WHAT TO PRODUCE »
Count the lines in the entries below that contain the string "from", treating uppercase and lowercase as different. Reply with the number only.

GIVEN INFORMATION »
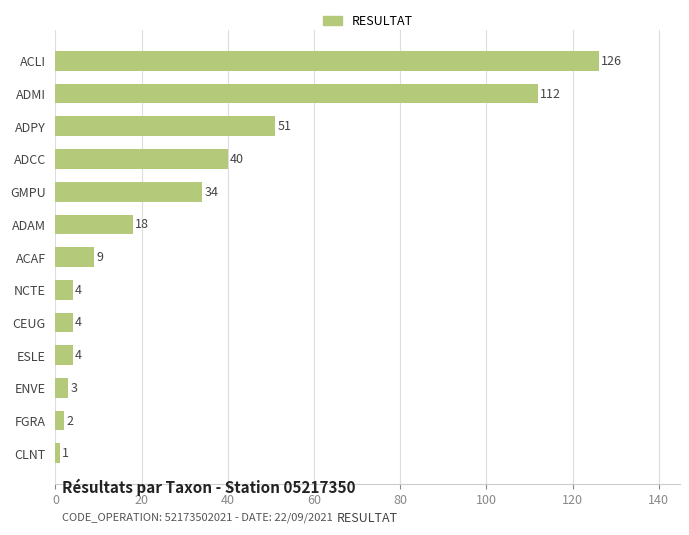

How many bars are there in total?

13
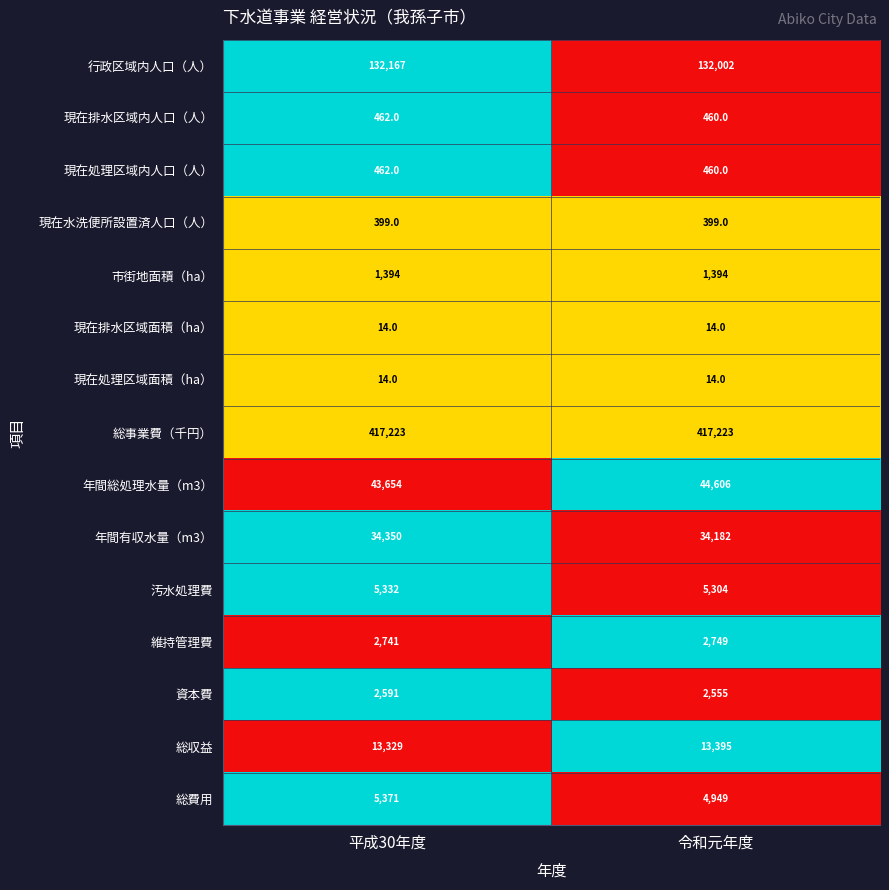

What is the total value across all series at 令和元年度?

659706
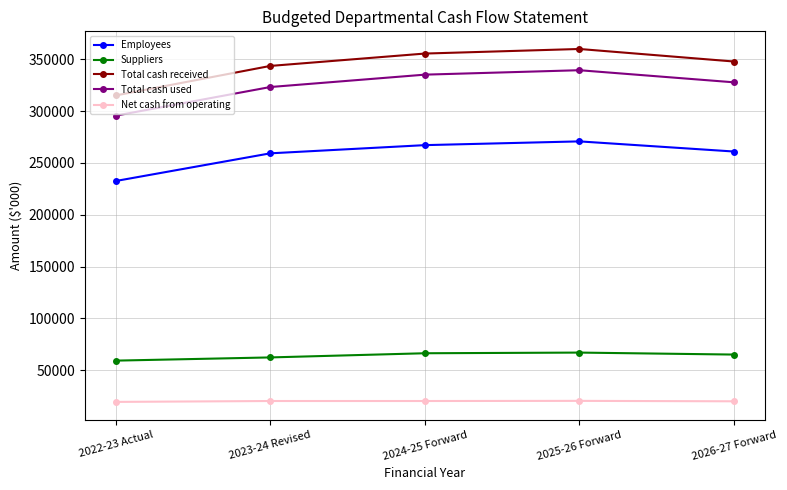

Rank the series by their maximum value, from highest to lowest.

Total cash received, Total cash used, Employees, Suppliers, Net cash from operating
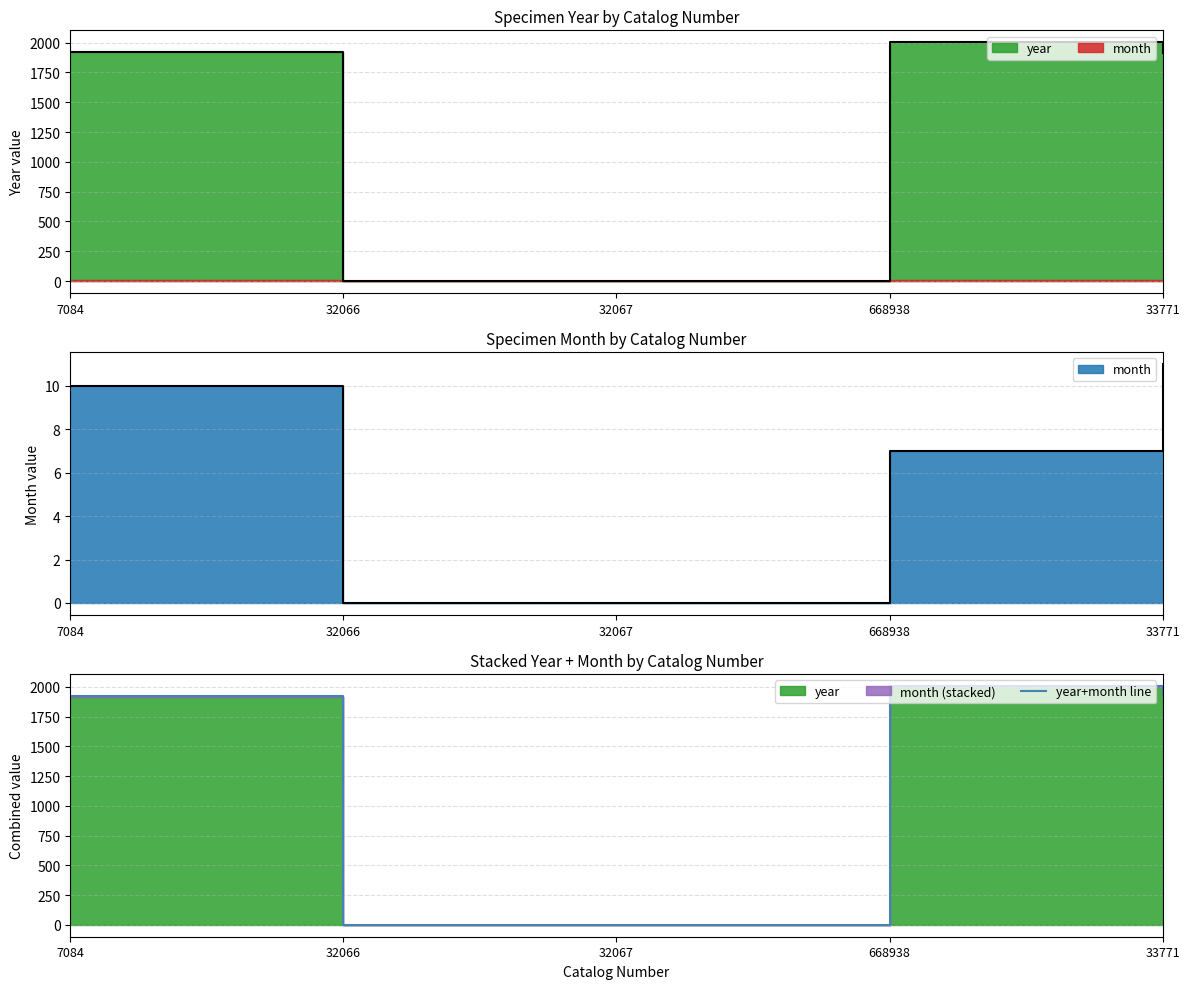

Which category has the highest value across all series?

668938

ANSWER SPACE »
2